Considérant que la proposition E 785 prévoit qu'à partir du 1er janvier 1999, le lieu des prestations de services de télécommunications sera l'endroit où le client est installé et non plus le lieu où est établi le prestataire de services lorsque ce prestataire est situé en dehors de la Communauté ; qu'elle dispose en outre que si un prestataire établi en dehors de la Communauté est identifié à la T.V.A. dans un Etat membre pour y avoir rendu un service de télécommunications, il sera considéré comme établi dans cet Etat membre ;

Considérant qu'au sein même de l'Union européenne, les différences de taux de T.V.A. entre Etats membres peuvent conduire, dans le secteur des télécommunications, à d'importants détournements de trafic du fait de la libéralisation et des progrès technologiques précédemment évoqués ;

Considérant que la proposition de directive E 785 tend à appliquer d'ores et déjà la solution esquissée pour le régime futur de TVA, à savoir le principe d'une seule identification à la TVA à l'intérieur de l'Union européenne pour toutes les prestations de services de télécommunications ;

Considérant que le « système commun de TVA » proposé par la Commission européenne relève bien des dispositions de l'article 99 du traité de Rome qui lui ont fait l'obligation de présenter au Conseil des mesures d'harmonisation des législations relatives aux taxes sur le chiffre d'affaires, et qu'il va bien dans le sens de la construction européenne ;

Considérant que ce système, qui est conforme, dans son ambition, à l'intérêt du marché unique, pose néanmoins un problème d'une tout autre ampleur que la simple harmonisation de la TVA en Europe dans la mesure où il exige un rapprochement substantiel des taux et un bon fonctionnement du système de compensation entre les Etats ;

Considérant que les propositions de la Commission sur un lieu unique de taxation pourraient être à l'origine de nouvelles fraudes contre lesquelles il serait difficile aux Etats membres de lutter efficacement ;

Considérant que le rapprochement substantiel des taux, nécessaire pour éviter les détournements de trafic commercial et les délocalisations de sièges d'entreprises, reviendrait à limiter la marge de manoeuvre fiscale des Etats membres à un moment où ceux-ci sont engagés dans des efforts budgétaires liés à la mise en place de la monnaie unique ; qu'un rapprochement des taux de TVA ne peut donc être envisagé dans un avenir proche ;

Considérant en outre que le bon fonctionnement du système de compensation entre les Etats membres reste plein d'incertitudes compte tenu des faiblesses des moyens statistiques révélées par la Cour des Comptes des Communautés européennes ;

Considérant que le mécanisme de compensation envisagé par la Commission pourrait avoir pour contrepartie une perte de recettes publiques dont l'ampleur ne peut être appréciée à ce stade ;

1. Sur la proposition de directive concernant la TVA applicable aux services de télécommunications :

Approuve les principes contenus dans la proposition d'acte communautaire E 785 ; estime que le régime proposé devrait également s'appliquer lorsque le prestataire de service est installé dans l'un des pays membres de l'Union européenne.

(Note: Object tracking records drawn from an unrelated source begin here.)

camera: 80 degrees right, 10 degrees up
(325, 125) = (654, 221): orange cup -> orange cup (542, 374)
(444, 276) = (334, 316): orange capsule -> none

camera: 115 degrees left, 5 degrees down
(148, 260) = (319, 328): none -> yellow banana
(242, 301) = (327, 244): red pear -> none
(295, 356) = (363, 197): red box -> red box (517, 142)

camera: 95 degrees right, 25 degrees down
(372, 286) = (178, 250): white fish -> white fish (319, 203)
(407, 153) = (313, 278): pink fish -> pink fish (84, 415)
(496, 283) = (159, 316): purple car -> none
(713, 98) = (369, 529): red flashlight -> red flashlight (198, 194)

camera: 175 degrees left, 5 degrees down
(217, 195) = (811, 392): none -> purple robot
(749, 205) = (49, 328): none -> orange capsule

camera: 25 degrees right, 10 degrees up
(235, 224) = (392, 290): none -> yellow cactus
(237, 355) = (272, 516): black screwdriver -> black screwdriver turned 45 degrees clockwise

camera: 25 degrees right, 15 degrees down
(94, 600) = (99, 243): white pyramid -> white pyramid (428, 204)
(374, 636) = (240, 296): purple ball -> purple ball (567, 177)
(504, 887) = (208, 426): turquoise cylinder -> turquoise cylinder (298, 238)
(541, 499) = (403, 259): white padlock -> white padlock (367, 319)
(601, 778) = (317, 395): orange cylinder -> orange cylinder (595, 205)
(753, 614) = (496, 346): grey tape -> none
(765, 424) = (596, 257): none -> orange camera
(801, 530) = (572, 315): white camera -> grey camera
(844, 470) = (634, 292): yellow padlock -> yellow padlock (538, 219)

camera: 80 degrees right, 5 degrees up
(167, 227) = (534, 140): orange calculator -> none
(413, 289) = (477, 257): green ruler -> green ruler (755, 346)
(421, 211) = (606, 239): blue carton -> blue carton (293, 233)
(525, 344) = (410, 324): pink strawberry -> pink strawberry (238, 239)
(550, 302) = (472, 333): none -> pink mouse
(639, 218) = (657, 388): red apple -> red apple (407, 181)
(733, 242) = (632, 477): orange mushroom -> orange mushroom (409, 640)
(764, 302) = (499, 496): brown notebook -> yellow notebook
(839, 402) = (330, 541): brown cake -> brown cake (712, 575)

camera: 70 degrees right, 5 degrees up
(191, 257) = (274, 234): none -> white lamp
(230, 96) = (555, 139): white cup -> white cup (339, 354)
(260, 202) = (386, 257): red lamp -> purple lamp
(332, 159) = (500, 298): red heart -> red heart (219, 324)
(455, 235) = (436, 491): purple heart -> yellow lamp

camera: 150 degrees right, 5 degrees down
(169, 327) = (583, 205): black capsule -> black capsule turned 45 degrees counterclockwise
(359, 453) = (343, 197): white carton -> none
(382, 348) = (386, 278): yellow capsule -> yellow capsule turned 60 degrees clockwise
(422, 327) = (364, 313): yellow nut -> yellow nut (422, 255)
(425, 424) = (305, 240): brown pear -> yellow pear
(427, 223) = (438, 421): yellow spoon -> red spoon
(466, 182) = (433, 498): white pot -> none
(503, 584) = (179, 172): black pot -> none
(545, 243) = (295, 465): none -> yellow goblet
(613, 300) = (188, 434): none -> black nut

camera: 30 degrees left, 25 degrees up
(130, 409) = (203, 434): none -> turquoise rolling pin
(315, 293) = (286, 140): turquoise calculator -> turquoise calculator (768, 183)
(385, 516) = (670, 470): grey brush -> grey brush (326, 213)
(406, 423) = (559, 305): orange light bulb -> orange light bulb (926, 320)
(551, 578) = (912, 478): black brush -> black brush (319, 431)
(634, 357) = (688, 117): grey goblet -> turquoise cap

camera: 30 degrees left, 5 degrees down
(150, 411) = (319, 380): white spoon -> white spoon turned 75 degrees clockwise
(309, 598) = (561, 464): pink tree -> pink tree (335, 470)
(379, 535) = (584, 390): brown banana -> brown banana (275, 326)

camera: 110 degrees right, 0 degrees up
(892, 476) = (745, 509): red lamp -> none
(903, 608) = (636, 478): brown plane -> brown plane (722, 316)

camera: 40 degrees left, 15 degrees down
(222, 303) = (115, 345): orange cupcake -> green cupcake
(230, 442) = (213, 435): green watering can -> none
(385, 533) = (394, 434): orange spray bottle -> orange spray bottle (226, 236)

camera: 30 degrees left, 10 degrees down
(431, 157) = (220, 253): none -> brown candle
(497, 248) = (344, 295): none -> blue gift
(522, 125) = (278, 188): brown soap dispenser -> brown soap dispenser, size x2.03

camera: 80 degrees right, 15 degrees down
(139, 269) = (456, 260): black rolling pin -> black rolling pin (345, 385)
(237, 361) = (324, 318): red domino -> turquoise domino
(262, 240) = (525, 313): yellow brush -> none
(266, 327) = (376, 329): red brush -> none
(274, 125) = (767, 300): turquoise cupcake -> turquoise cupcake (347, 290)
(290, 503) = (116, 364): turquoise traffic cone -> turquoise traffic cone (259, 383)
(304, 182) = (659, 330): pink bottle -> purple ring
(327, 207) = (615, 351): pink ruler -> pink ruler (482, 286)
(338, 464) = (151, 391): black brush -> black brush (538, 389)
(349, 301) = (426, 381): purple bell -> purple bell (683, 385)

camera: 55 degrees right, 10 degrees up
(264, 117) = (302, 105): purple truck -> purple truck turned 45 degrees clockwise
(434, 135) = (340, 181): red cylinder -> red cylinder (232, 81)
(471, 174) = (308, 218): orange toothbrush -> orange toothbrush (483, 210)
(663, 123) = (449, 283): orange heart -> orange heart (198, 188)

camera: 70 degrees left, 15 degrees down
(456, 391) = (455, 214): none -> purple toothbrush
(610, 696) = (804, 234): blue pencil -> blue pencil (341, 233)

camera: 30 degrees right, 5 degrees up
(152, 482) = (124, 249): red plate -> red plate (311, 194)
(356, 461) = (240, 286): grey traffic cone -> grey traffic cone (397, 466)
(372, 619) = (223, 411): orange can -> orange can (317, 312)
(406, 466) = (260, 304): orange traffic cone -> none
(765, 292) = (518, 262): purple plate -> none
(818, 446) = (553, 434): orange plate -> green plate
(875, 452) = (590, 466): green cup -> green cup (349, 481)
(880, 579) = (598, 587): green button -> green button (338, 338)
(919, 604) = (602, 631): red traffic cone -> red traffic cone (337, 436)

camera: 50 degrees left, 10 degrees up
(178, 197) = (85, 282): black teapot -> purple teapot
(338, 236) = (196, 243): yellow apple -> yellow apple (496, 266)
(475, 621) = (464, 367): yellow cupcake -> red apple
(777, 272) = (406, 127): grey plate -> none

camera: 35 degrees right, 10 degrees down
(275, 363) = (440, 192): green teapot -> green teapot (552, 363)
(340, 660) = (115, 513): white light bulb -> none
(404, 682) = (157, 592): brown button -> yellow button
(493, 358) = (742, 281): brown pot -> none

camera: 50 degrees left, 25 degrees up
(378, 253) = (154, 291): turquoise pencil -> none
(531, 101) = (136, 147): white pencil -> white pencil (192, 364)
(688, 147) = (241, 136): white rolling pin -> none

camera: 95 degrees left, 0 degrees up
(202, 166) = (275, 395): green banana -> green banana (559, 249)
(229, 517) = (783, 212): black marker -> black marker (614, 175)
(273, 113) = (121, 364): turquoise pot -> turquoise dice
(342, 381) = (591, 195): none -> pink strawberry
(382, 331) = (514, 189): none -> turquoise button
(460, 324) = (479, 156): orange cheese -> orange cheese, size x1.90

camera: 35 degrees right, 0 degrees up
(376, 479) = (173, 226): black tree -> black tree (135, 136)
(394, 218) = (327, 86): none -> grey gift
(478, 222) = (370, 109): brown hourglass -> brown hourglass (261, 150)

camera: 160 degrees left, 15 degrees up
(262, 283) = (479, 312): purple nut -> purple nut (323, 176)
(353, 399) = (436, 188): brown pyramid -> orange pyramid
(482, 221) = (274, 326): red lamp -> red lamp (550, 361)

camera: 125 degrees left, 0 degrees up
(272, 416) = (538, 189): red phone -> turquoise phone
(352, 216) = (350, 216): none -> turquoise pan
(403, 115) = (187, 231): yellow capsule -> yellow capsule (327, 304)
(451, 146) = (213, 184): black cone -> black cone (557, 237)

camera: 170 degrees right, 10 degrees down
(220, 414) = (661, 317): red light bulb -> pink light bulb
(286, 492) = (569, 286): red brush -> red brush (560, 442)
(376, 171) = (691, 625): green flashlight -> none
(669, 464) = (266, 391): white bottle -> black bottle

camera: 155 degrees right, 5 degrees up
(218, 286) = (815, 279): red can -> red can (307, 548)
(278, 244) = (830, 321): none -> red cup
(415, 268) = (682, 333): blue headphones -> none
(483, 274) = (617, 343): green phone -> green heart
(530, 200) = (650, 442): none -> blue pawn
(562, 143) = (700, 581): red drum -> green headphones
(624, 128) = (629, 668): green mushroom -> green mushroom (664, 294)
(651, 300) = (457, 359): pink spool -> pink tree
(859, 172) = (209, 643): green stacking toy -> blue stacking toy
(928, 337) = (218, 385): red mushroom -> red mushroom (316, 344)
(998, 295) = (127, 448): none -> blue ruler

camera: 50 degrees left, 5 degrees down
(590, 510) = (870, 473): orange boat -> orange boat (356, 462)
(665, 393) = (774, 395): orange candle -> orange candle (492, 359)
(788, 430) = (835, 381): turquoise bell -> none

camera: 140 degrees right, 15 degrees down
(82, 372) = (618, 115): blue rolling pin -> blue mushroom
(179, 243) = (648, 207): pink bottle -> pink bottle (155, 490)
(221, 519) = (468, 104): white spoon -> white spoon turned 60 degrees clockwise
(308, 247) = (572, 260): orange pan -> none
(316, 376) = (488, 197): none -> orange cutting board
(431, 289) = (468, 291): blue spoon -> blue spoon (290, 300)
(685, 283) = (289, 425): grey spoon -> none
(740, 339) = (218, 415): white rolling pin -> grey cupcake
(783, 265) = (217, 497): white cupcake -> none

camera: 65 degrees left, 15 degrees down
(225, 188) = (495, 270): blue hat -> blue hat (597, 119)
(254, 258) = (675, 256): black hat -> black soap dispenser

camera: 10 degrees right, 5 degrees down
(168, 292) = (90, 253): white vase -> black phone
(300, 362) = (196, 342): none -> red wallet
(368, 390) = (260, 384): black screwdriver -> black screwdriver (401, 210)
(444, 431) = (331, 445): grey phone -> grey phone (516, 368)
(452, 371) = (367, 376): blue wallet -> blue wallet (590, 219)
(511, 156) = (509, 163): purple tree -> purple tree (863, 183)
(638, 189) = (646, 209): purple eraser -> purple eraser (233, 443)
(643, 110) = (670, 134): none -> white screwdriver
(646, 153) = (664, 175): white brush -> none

2. Sur le régime commun de TVA en Europe :

Estime que la seule voie de progrès reste, aujourd'hui, dans l'amélioration du régime dit transitoire ;

Demande par conséquent au Gouvernement :

- qu'il sollicite l'adoption et la mise en oeuvre des mesures nécessaires à l'élimination des lacunes et fraudes qui ont pu apparaître lors des premières années d'application du régime actuel de TVA en Europe ;

- qu'il ne retienne pas, au stade actuel, les propositions de la Commission sur le système commun tant que les conditions pour le passage au régime définitif ne seront pas réunies.

Cette proposition de résolution a été

publiée sous le n°265 (1996-1997).

Elle a été renvoyée à la commission des Finances, du contrôle budgétaire et des comptes économiques de la Nation.